On voit ici, que toute cette stratégie repose sur l’existence de principes applicables par une personne comme par l’humanité entière (il faut qu’il permettent un "développement durable"), et que leur application rende l’individu plus heureux. Je montrerais plus tard quel pourraient être de tels principes.
Dernière remarque : on pourrait qualifier cette stratégie d’anarchiste, libertaire, etc, ce qui est connoté négativement en général. Peu importe, moi j’ai pas de principes généraux, et j’ai l’impression que c’est une stratégie aux arguments imparables, qui a en outre l’avantage que personne ne peut empêcher sa mise en pratique.
IV) La mise en pratiqueEn fait, là je m’appuie essentiellement sur les idées de Illich et Dupuy, que je développe un peu ailleurs sur ce site. Bien sûr ces gens-là proposent une réorganisation de la société dans son ensemble et des mentalité, mais contrairement aux communistes ils tracent une voie douce pour cette transition, que chacun peut faire à son rythme.

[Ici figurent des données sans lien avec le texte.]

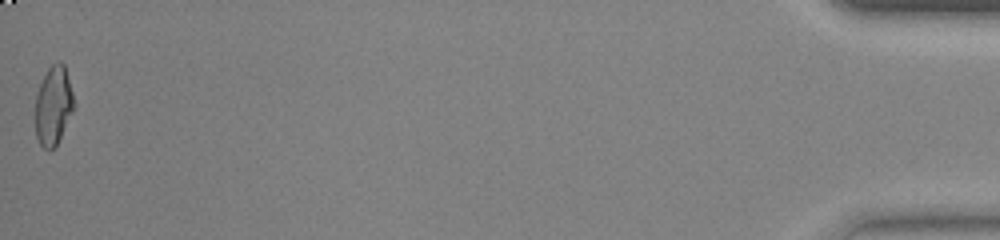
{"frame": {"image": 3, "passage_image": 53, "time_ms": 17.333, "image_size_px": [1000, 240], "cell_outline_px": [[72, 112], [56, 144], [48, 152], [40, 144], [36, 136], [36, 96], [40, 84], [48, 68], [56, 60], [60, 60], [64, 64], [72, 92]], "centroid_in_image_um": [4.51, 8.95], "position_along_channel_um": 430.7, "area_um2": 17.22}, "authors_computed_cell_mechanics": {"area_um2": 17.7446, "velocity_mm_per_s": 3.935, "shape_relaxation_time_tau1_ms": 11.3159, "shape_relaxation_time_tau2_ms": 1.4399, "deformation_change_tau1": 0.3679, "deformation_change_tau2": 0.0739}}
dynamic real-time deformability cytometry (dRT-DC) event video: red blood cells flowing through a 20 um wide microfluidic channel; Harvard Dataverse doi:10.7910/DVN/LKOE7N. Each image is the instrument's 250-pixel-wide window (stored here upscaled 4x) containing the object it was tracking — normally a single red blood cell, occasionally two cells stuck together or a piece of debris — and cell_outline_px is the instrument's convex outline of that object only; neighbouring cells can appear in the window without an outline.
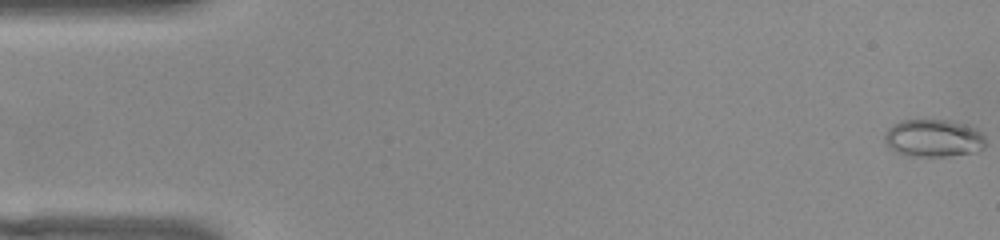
{"species": "common noctule bat (a hibernating species)", "species_latin": "Nyctalus noctula", "temperature_condition": "warm", "stored_images_in_passage": 54, "camera_frame_rate_fps": 3000, "um_per_image_px": 0.085, "animal": {"sex": "female", "body_mass_g": 22.0, "forearm_length_mm": 56.7}, "frame": {"image": 1, "passage_image": 1, "time_ms": 0.0, "image_size_px": [1000, 240], "cell_outline_px": [[984, 148], [976, 152], [948, 156], [908, 156], [896, 152], [884, 140], [884, 136], [888, 128], [892, 124], [900, 120], [948, 120], [964, 124], [976, 128], [984, 132]], "centroid_in_image_um": [79.36, 11.74], "position_along_channel_um": 5.6, "area_um2": 22.25}}
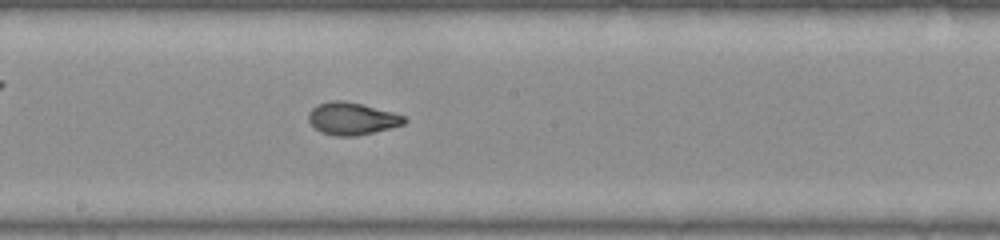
{"frame": {"image": 2, "passage_image": 29, "time_ms": 9.333, "image_size_px": [1000, 240], "cell_outline_px": [[408, 120], [404, 124], [392, 128], [356, 136], [332, 136], [320, 132], [308, 120], [308, 112], [312, 108], [320, 104], [332, 100], [344, 100], [392, 112], [404, 116]], "centroid_in_image_um": [29.92, 10.09], "position_along_channel_um": 218.3, "area_um2": 18.03}}
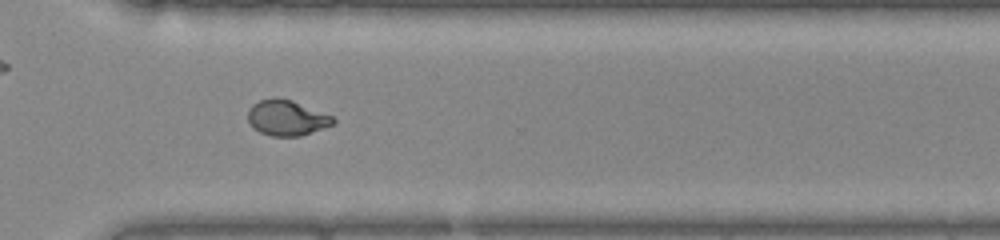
{"frame": {"image": 3, "passage_image": 39, "time_ms": 12.667, "image_size_px": [1000, 240], "cell_outline_px": [[336, 120], [332, 124], [300, 136], [272, 136], [260, 132], [252, 128], [248, 120], [248, 108], [252, 104], [260, 100], [292, 100], [332, 116]], "centroid_in_image_um": [24.34, 10.04], "position_along_channel_um": 346.3, "area_um2": 17.11}, "authors_computed_cell_mechanics": {"area_um2": 18.496, "velocity_mm_per_s": 3.8352, "shape_relaxation_time_tau1_ms": null, "shape_relaxation_time_tau2_ms": 0.8533, "deformation_change_tau1": null, "deformation_change_tau2": 0.0594}}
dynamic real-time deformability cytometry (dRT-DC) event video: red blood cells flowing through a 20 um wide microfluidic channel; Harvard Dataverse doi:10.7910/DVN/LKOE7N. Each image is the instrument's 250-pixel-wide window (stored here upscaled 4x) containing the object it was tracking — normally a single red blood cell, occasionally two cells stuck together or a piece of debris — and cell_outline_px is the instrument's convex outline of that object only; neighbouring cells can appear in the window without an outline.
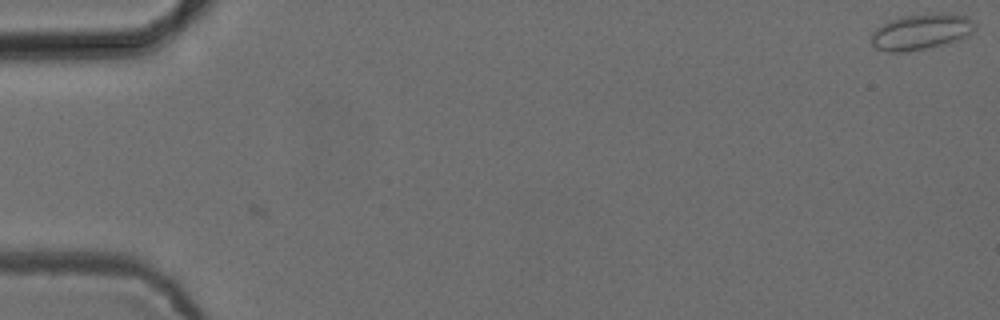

Une fois repéré le mécanisme de la contre-productivité, on peut aisément éviter soi-même d’entretenir ce mécanisme, en refusant les effets les plus perverts, et on s’en sortira mieux que ceux qui ne le font pas. A partir de là, on peut aller plus loin et réduire encore la contre-productivité, et c’est gagné. Je vais donner des exemples plus loin.
Mais avant ça, une petite précision : si vous appartenez à la tranche la plus défavorisée de la population, ou la plus âgée, il est probable qu’il sera très difficile pour vous de tout changer dans votre vie, car vous avez peu de marge de manoeuvre. Cependant, si la moitié de la population la plus aisée opère déjà ce changement, déjà elle donnera l’exemple, et ça améliorera aussi la condition des autres, qui pourront alors suivre. Exemple : si ceux qui peuvent se permettre une grande voiture n’en achètent pas, peut-être que ceux qui ne peuvent pas seraient moins frustrés, et n’essaieraient pas comme ils font aujourd’hui d’avoir plus d’argent (et donc de souffrir pour le gagner) afin d’égaler les riches.
Voilà, reste à donner certains exemples :
Rompre la dépendance à l’argent : ce qui empêche aujourd’hui les gens de changer leur vie, d’abandonner un boulot pénible, d’aller vivre ailleurs, etc, c’est la dépendance à l’argent que le système entretien. La plupart des gens, qu’ils gagnent peu ou beaucoup, ont besoin de leur salaire, tout leur salaire, parce qu’ils ont des emprunts à rembourser, parce qu’ils sont habitués à un certain niveau de consommation, pour eux et leur famille.
Peu importe que certains vivent avec beaucoup moins, eux ne peuvent pas se permettre de rester quelques mois sans les revenus de leur travail. A partir de là, comme il savent qu’ils vont travailler tout le temps, dès qu’ils ont de l’argent, autant le dépenser, et ça entretient le cycle.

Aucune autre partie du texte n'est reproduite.